Whether you opt for fat grafting or implants, you can’t sit or lie on your back for three weeks post butt-augmentation, says Mofid, which generally rules out things like work and school (and maybe comfortable sleeping). “Normal life is put on hold,” he says. “You’ve got to be committed to this operation. It’s not for the faint of heart.”
If you’re determined to go through with the procedure, vet your surgeon and facility carefully. Check prospective doctors’ websites to see before and after photos of their patients, and talk to other women who’ve gotten implants, Hazen suggests. Always opt for a board-certified plastic surgeon who has ample experience, and be sure to ask questions like how your butt will look over time, whether you’re a good candidate for the surgery and what the options are if you’re dissatisfied with the outcome.
And don’t be lured by unscrupulous doctors or facilities in foreign countries hawking cheaper procedures. “Don’t cheap out and go someplace because it’s inexpensive,” Hazen says. “This is your body, this is forever, it’s important, so go to somebody good. You want an accredited facility, not just the back of some guy’s office.”
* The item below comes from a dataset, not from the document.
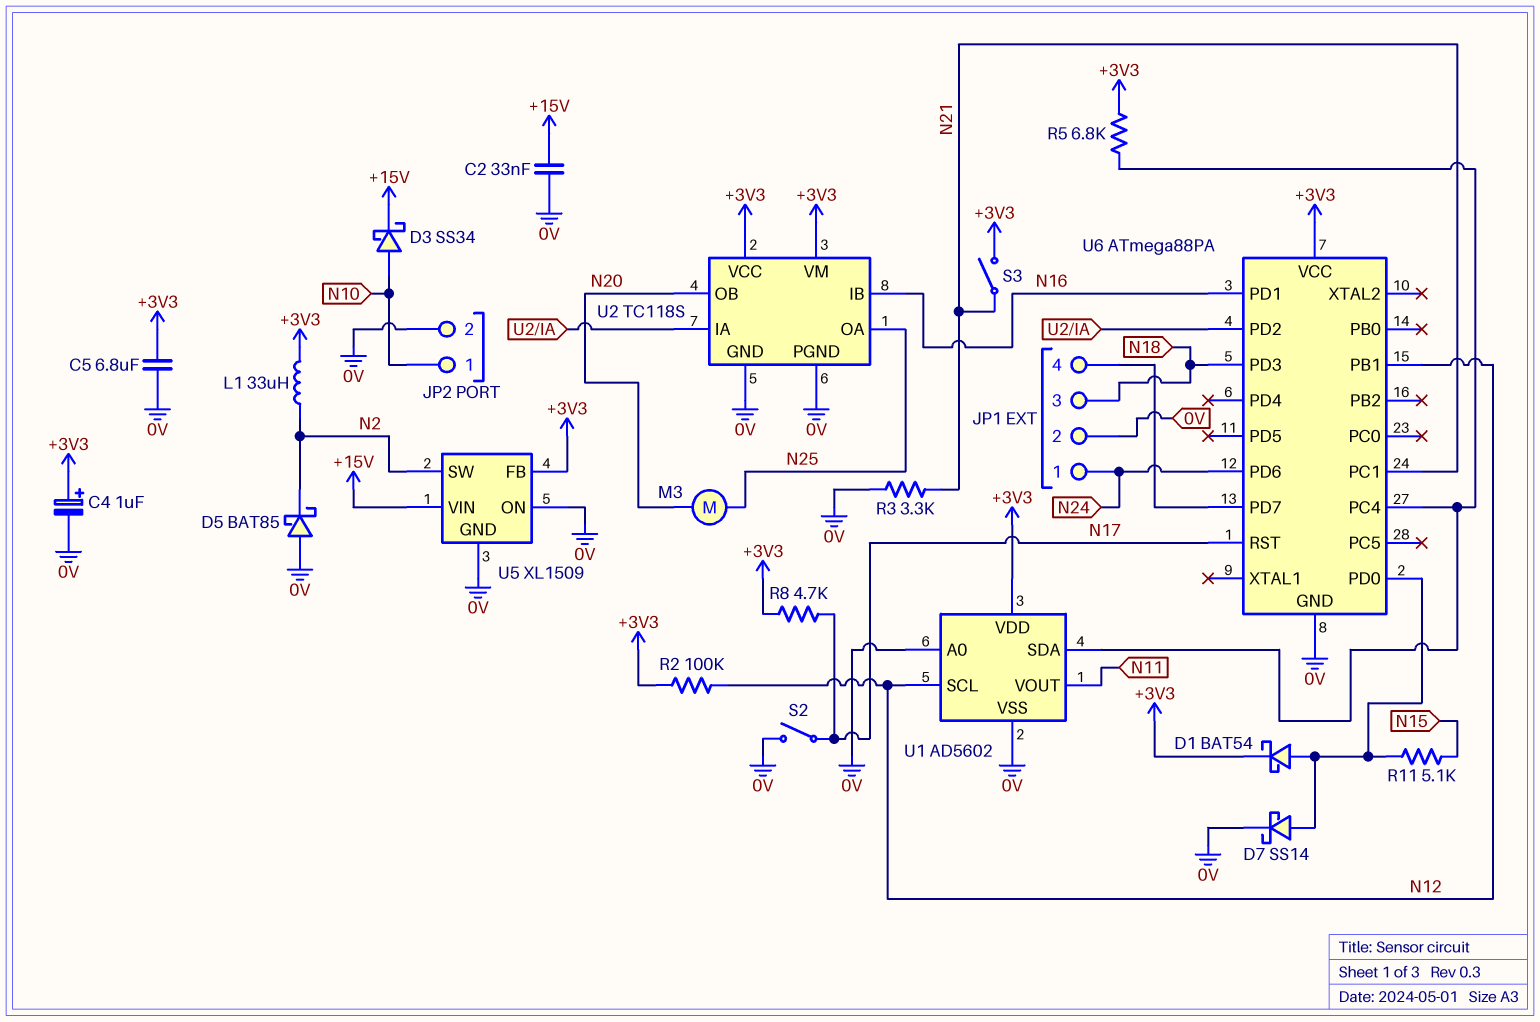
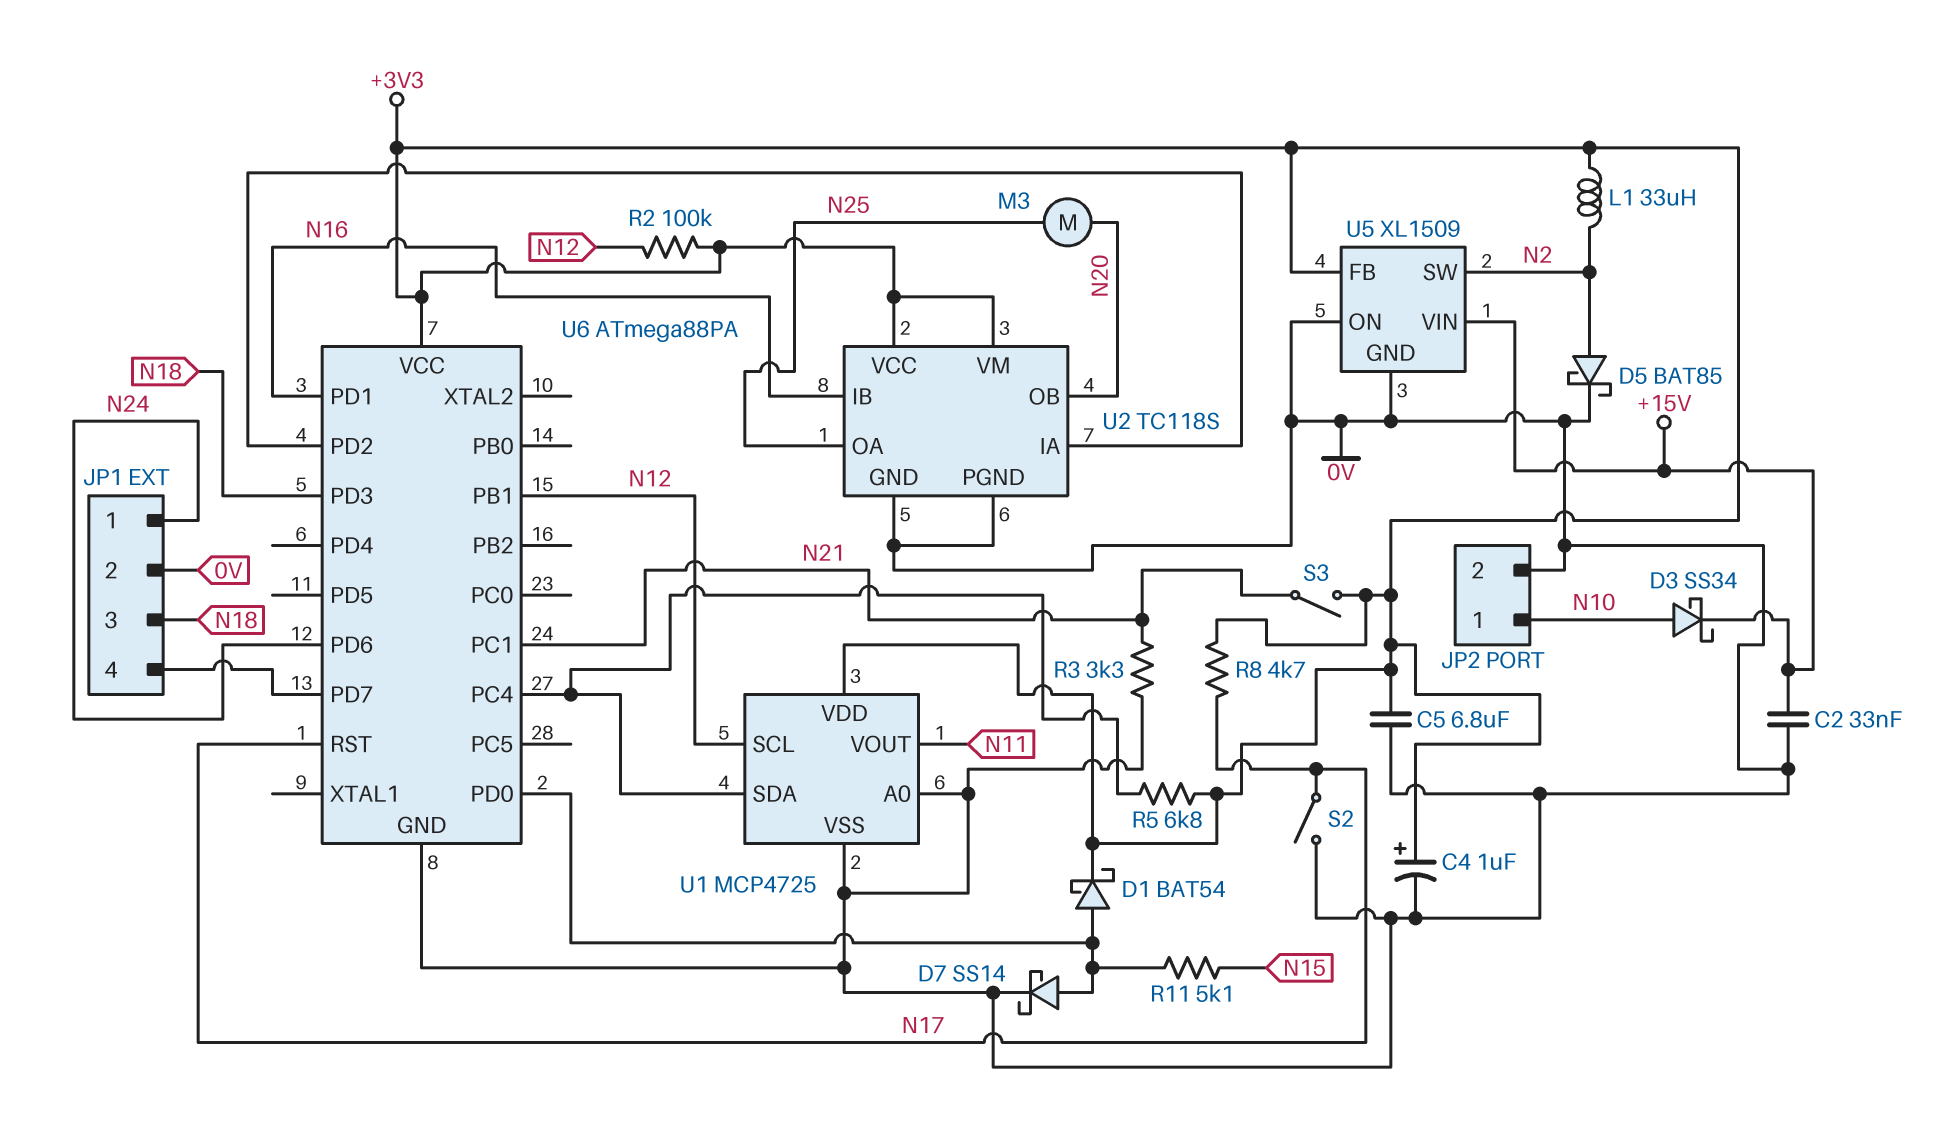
D5: schottky BAT85 (A 0V, K N2) -> schottky BAT85 (A N2, K 0V)
U1: AD5602 -> MCP4725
In 2017, the U.S. Food and Drug Administration issued a warning against using silicone injections for purposes like body contouring. The warning was issued in response to an increase in cases of patients receiving illegal silicone injections from unlicensed medical professionals in private homes or hotels. Often called “pumping parties,” these services are marketed as a cheaper alternative to plastic surgery.
The risks of illegal silicone injections are even worse than you’d think: Loose silicone—as opposed to silicone used as enclosed implants—can be dangerous and even fatal; injections can cause disfigurement or significant scarring. “It should be uniformly condemned,” Mofid says. “There’s no place for it in medicine—virtually 100 percent of patients over their lifetime will develop problems.”
Surgery offers the lure of a quick fix, but it’s risky, expensive, and, well, extreme. Ordon reminds those who crave a larger posterior that they can get one naturally. He recommends performing exercises that target the glutes, such as squats and leg raises. In short, augmentation might seem like a quick fix—but a butt workout is probably still the best way.